Eilkonferenz der EU-Innenminister gefordert
Schily kündigt verstärkte Sicherheitsmaßnahmen an

Verstärkte Kontrollen an Bahnhöfen und Grenzübergängen sind die deutsche Reaktion auf die mögliche islamistische Täterschaft der Madrid-Anschläge. Das kündigte Bundesinnenminister Otto Schily an.

HB BERLIN. Bundesinnenminister Otto Schily (SPD) hat sich unzufrieden über die Informationspolitik der spanischen Regierung nach den Anschlägen von Madrid geäußert. Diese Informationen seien „mit einer gewissen Verzögerung“ gegeben worden, sagte er am Sonntag nach einer Sitzung des Sicherheitskabinetts in Anspielung auf sich verdichtende Zweifel an der Täterschaft der ETA. „Wir hätten es natürlich ganz gerne gesehen, dass wir über bestimmte Sachverhalte auch zu einem früheren Zeitpunkt informiert worden wären.“

Nachdem zunächst die baskische Separatistenorganisation ETA im Mittelpunkt der Täterschaft für die Anschläge in Madrid gestanden habe, müsse nun auch ernsthaft ein islamistischer Hintergrund in Betracht gezogen werden, sagte Schily am Sonntag in Berlin nach einer Sitzung des Sicherheitskabinetts. Sollte sich dies bestätigen, ergebe sich daraus eine neue Qualität der Bedrohung. „Die Antwort darauf kann nur heißen, dass wir unsere Aufklärungbemühungen, was die Strukturen dieses islamistischen Terrorismus angeht, verstärken, aber gleichzeitig natürlich das, was die Möglichkeiten der unmittelbaren Abwehr angeht, ebenfalls intensivieren.“ Zuvor hatte bereits Bundeskanzler Gerhard Schröder zur Wachsamkeit aufgerufen. Bundesinnenminister Otto Schily forderte zudem eine Eilkonferenz der Innenminister der Europäischen Union (EU), um über die neue Lage zu sprechen.

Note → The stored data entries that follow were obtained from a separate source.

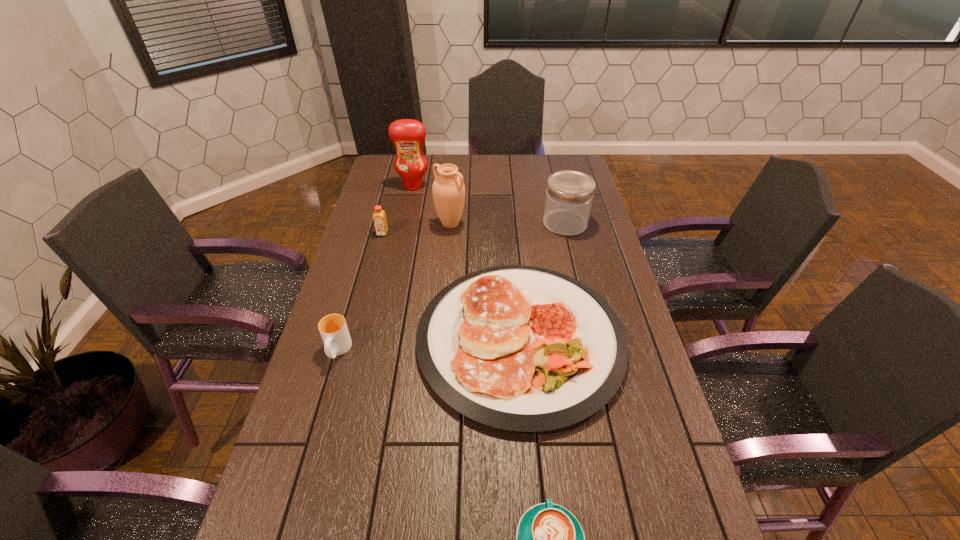
At what (x,y) coordinates should I click in order to perform the action: click on vacant space that satisfies the following two spatial constraints: 1. on the label side of the tallest object; 2. on the right side of the dish. Please return your answer as a coordinate pair (x, y). This screenshot has height=540, width=960. Looking at the image, I should click on (381, 340).

Locate an element on the screen. blank area in the image that satisfies the following two spatial constraints: 1. on the front and back of the orange juice; 2. on the right side of the dish is located at coordinates (354, 340).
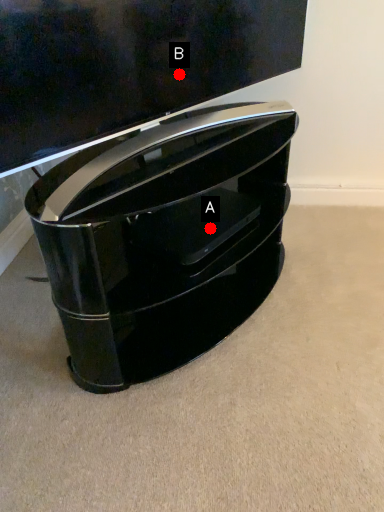
Question: Two points are circled on the image, labeled by A and B beside each circle. Which point appears farthest from the camera in this image?

Choices:
 (A) A is further
 (B) B is further

Answer: (A)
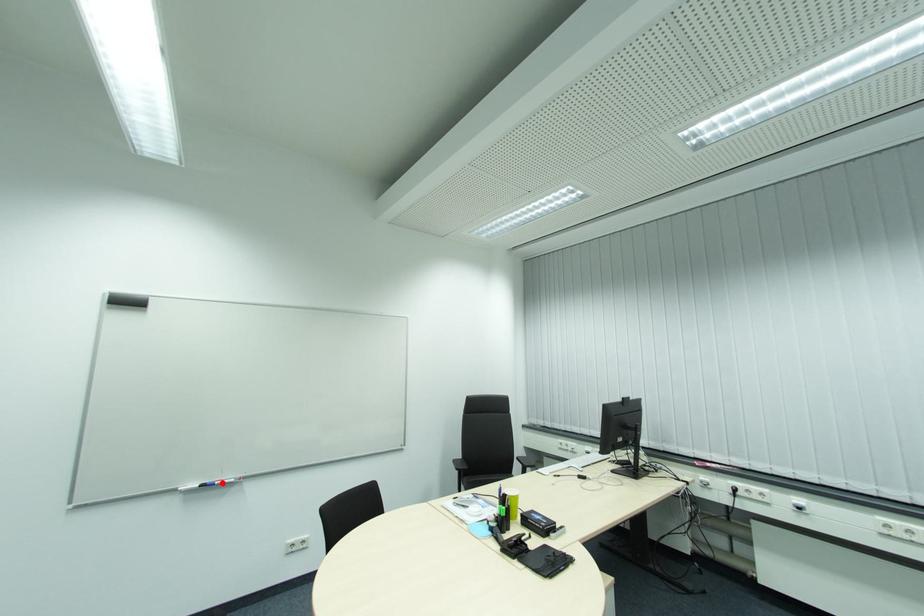
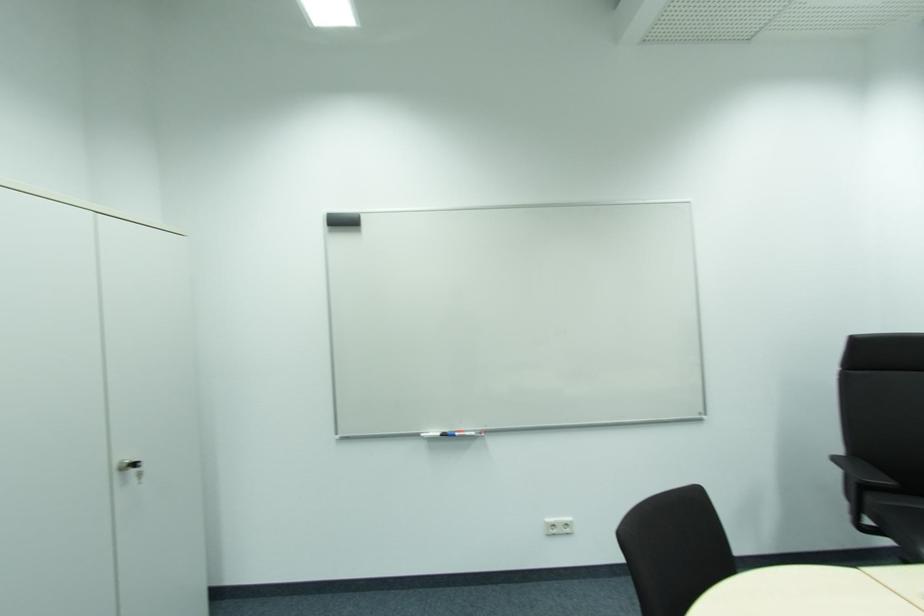
In the second image, find the point that corresponds to the highlighted location in the first image.

(464, 434)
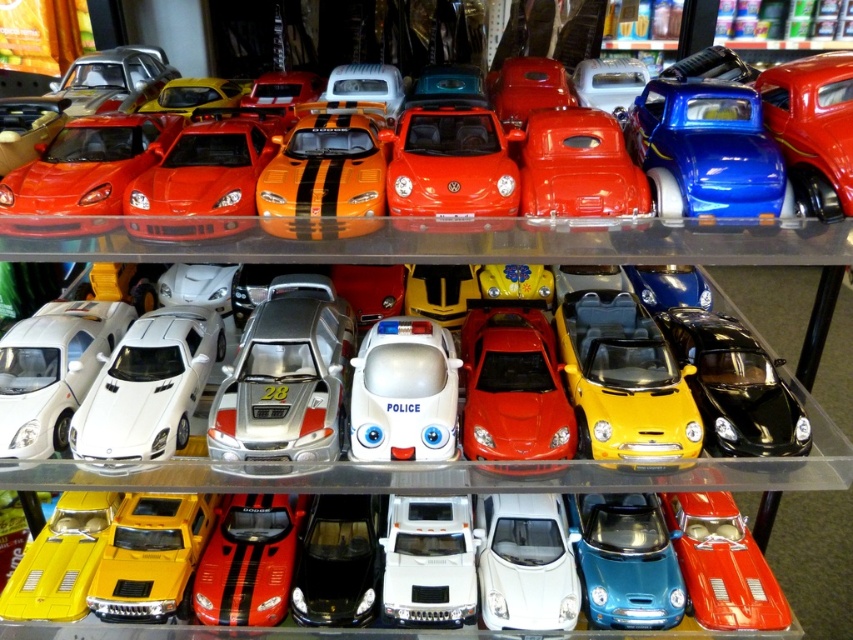
Does yellow matte car at center have a smaller size compared to shiny red car at center?

→ Yes.

Who is more distant from viewer, (676, 372) or (753, 550)?

Positioned behind is point (753, 550).

Locate an element on the screen. yellow matte car at center is located at coordinates (624, 380).

Looking at this image, is yellow matte car at center to the left of white plastic truck at center from the viewer's perspective?

Incorrect, yellow matte car at center is not on the left side of white plastic truck at center.

Can you confirm if yellow matte car at center is positioned below white plastic truck at center?

Actually, yellow matte car at center is above white plastic truck at center.

I want to click on yellow matte car at center, so click(x=624, y=380).

Looking at this image, is shiny red car at center further to camera compared to white plastic truck at center?

No, it is not.

Consider the image. Does shiny red car at center have a greater height compared to white plastic truck at center?

Indeed, shiny red car at center has a greater height compared to white plastic truck at center.

Is point (717, 545) positioned before point (448, 531)?

No, it is not.

What are the coordinates of `shiny red car at center` in the screenshot? It's located at (722, 563).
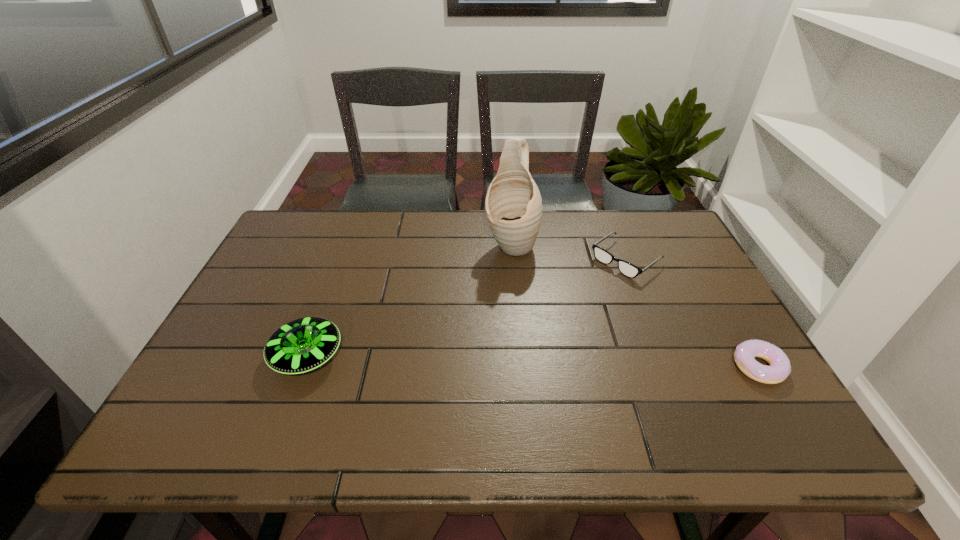
The width and height of the screenshot is (960, 540). Identify the location of the second tallest object. (302, 345).

The height and width of the screenshot is (540, 960). What are the coordinates of `the leftmost object` in the screenshot? It's located at (302, 345).

Where is `the rightmost object`? The width and height of the screenshot is (960, 540). the rightmost object is located at coordinates (745, 353).

Locate an element on the screen. The image size is (960, 540). the second object from right to left is located at coordinates (629, 270).

Identify the location of the third object from right to left. The width and height of the screenshot is (960, 540). (513, 204).

Where is `the tallest object`? The image size is (960, 540). the tallest object is located at coordinates (513, 204).

This screenshot has width=960, height=540. Identify the location of free region located 0.070m on the right of the third shortest object. (372, 356).

Locate an element on the screen. Image resolution: width=960 pixels, height=540 pixels. vacant region located on the left of the rightmost object is located at coordinates (672, 367).

The width and height of the screenshot is (960, 540). Identify the location of vacant area situated on the front-facing side of the spectacles. (509, 349).

Find the location of a particular element. The height and width of the screenshot is (540, 960). vacant space positioned 0.170m on the front-facing side of the spectacles is located at coordinates (568, 303).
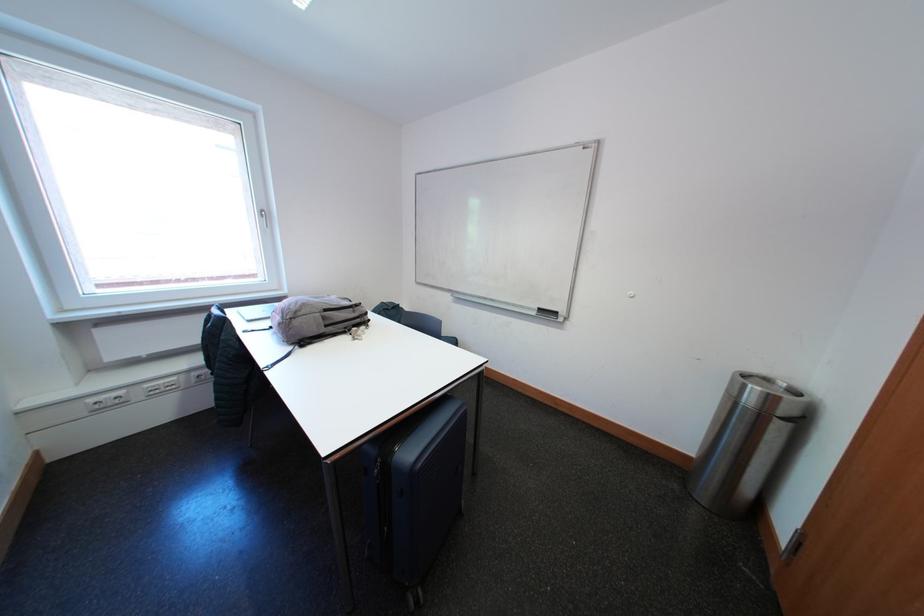
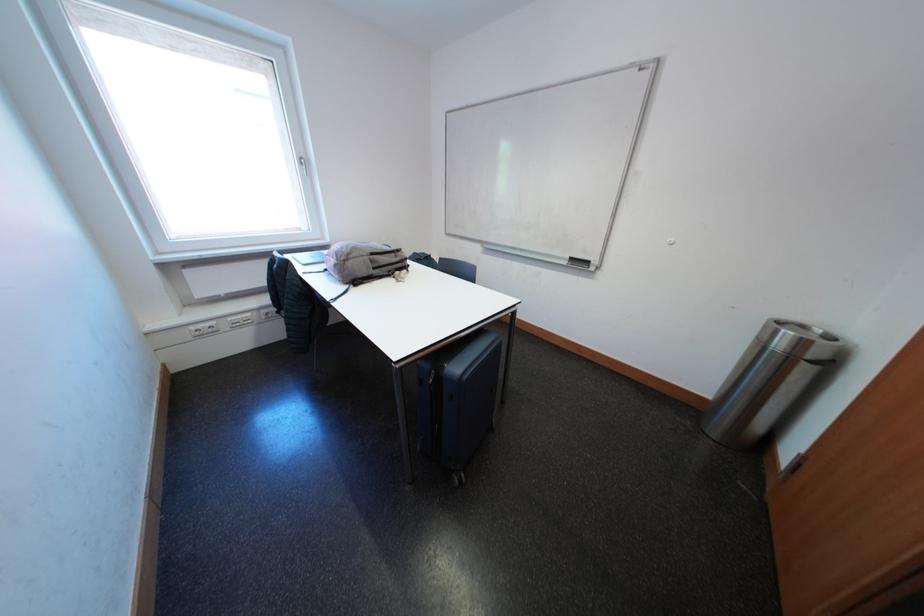
Find the pixel in the second image that matches point (273, 214) in the first image.

(311, 163)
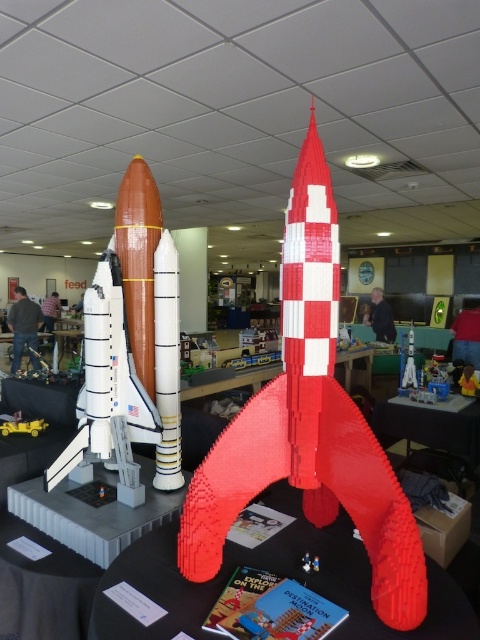
You are a visitor at the LEGO exhibition and want to take a photo of both the black plastic table at center and the matte plastic rocket at center. Since you want to include both in the frame, do you need to adjust your camera angle to account for their heights?

The black plastic table at center is much taller than the matte plastic rocket at center, so you will need to lower your camera angle to ensure both are visible in the frame.

You are a visitor at the LEGO exhibition and want to take a photo of both the yellow plastic toy car at center and the matte plastic rocket at center in the same frame. The camera you have can capture objects within a 4 meter range. Can you fit both objects in the frame without moving the camera?

The yellow plastic toy car at center and the matte plastic rocket at center are 3.28 meters apart. Since the camera can capture objects within a 4 meter range, both objects can be included in the same frame without moving the camera.

You are an event organizer who needs to place a 3D model of a satellite that is 1.2 meters in height onto the black plastic table at center or the matte plastic rocket at center. Based on the size of the objects, which surface can accommodate the satellite model without it overhanging the edges?

The black plastic table at center is bigger than the matte plastic rocket at center, so the satellite model should be placed on the black plastic table at center to ensure it fits without overhanging.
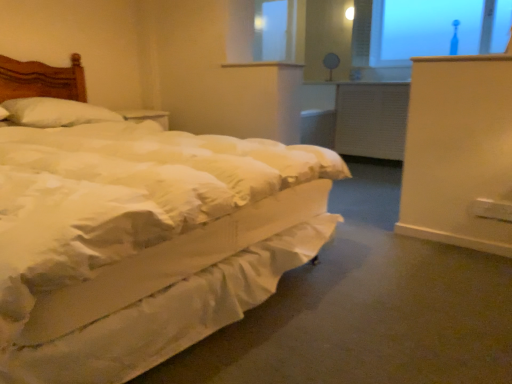
Question: Is white textured radiator at center shorter than matte white table lamp at upper center?

Choices:
 (A) no
 (B) yes

Answer: (A)

Question: Is white textured radiator at center further to the viewer compared to matte white table lamp at upper center?

Choices:
 (A) yes
 (B) no

Answer: (B)

Question: Is white textured radiator at center aimed at matte white table lamp at upper center?

Choices:
 (A) no
 (B) yes

Answer: (A)

Question: Is white textured radiator at center thinner than matte white table lamp at upper center?

Choices:
 (A) no
 (B) yes

Answer: (A)

Question: Are white textured radiator at center and matte white table lamp at upper center beside each other?

Choices:
 (A) no
 (B) yes

Answer: (A)

Question: Is white textured radiator at center far from matte white table lamp at upper center?

Choices:
 (A) no
 (B) yes

Answer: (A)

Question: Is white soft pillow at left facing away from transparent glass window at upper right?

Choices:
 (A) yes
 (B) no

Answer: (B)

Question: From a real-world perspective, is white soft pillow at left positioned over transparent glass window at upper right based on gravity?

Choices:
 (A) no
 (B) yes

Answer: (A)

Question: Is white soft pillow at left oriented towards transparent glass window at upper right?

Choices:
 (A) no
 (B) yes

Answer: (A)

Question: Is white soft pillow at left beside transparent glass window at upper right?

Choices:
 (A) yes
 (B) no

Answer: (B)

Question: Is white soft pillow at left not near transparent glass window at upper right?

Choices:
 (A) yes
 (B) no

Answer: (A)

Question: From the image's perspective, is white soft pillow at left over transparent glass window at upper right?

Choices:
 (A) yes
 (B) no

Answer: (B)

Question: Does transparent glass window at upper right lie behind white soft pillow at left?

Choices:
 (A) no
 (B) yes

Answer: (B)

Bei den Anschlägen auf voll besetzte Züge in der spanischen Hauptstadt waren am Donnerstag etwa 200 Menschen getötet worden. Zu dem Anschlag hat sich nach Angaben der spanischen Regierung inzwischen die Organisation El Kaida bekannt. Schily erklärte, man müsse inzwischen ernsthaft prüfen, ob die Anschläge einen islamistischen Hintergrund hätten. Allerdings sei auch die baskische Separatistenorganisation ETA noch im Verdacht.

Schily sagte, er wolle die irische EU-Ratspräsidentschaft um die Einberufung einer Eilkonferenz möglichst in den kommenden Tagen bitten. Dies sei notwendig, um klare und umfassende Information über alle Anhaltspunkte der Anschläge in Spanien zu erhalten, „damit wir zu einer gemeinsamen Einschätzung der europäischen Mitgliedsländer gelangen und zugleich auch unsere Abwehrmaßnahmen, die wir ergreifen müssen, aufeinander abstimmen“. Bundeskanzler Schröder hatte sich zuvor bereits im Deutschlandfunk für eine verstärkte internationale Zusammenarbeit der Sicherheitsbehörden ausgesprochen.

Wirtschaftsminister Wolfgang Clement hielt auch angesichts der neuen Situation an den Wachstumsprognosen für Deutschland fest. „Ich hoffe, dass sich die Menschen nicht beirren lassen und die Wirtschaft auch nicht“, sagte er in Erfurt. Auf der Internationalen Tourismusbörse ITB in Berlin gab es erste Anzeichen, dass potenzielle Urlauber zumindest verunsichert sind und abwarten. An den Aktienmärkten werden die sich verdichtenden Hinweise einer islamistischen Täterschaft nach Einschätzung von Börsianern am Montag zu weiterer Unsicherheit führen, aber nicht zu einbrechenden Kursen.